#### Source document
Reputation: 33625
i have a pdf file which have number of 300 pages, and each set of pages contains identifying information for a person such as the social security number.
let's say that pages from 1-4 are for the social number 987-65-4320 and pages from 5-6 are for 987-65-4321
i want to extract all the information for the first employee starting from the first social number position to the second social number position then save them in a new pdf file.
all the examples i saw was about extracting all the text from pdf file, not based on specific criteria like this one:
please advise how to accomplish that.
Upvotes: 1
Views: 3588
Reputation: 7009
This isn't an automated technique, but can you get the text (I might just copy-paste the pdf into a text file), and use a regular expression to find the information you want?
In Java, some of the parsing could look like:
// Matches 3 digits, a dash, 2 digits, a dash, and four digits, and then all text
// until it finds another SSN
String text = "987-65-4320 some info 987-65-4321 other \ninfo";
Pattern p = Pattern.compile("(\\d{3}-\\d{2}-\\d{4})((?:.(?!\\d{3}-\\d{2}-\\d{4}))*)", Pattern.DOTALL);
Matcher m = p.matcher(text);
while (m.find())
System.out.println(m.group(1) + ": " + m.group(2));
but without seeing the information you want to save I couldn't help you with getting it.
If I wanted a new PDF I would put the information into Microsoft Word or Google Docs and save a PDF.
Alternatively, if all you want is to to "extract all the information" from a range of employees, then would it work to create a copy of the original PDF with some pages removed? I've seen websites that let you do that, but Chrome's (you can use it to open local PDFs without a problem) print dialogue will let you specify a range of pages, and save it as a PDF.
Upvotes: 1

#### The data
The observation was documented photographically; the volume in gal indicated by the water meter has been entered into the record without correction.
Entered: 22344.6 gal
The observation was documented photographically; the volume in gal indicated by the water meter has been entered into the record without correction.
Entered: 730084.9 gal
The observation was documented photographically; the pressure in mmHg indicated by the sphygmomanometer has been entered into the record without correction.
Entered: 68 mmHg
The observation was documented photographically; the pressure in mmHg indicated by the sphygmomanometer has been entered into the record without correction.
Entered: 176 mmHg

#### What you need to do
Write out the part of the forum thread starting with "let's say that" and going on through "to accomplish that.". Draw on the forum thread alone.

#### Output for this task
let's say that pages from 1-4 are for the social number 987-65-4320 and pages from 5-6 are for 987-65-4321
i want to extract all the information for the first employee starting from the first social number position to the second social number position then save them in a new pdf file.
all the examples i saw was about extracting all the text from pdf file, not based on specific criteria like this one:
please advise how to accomplish that.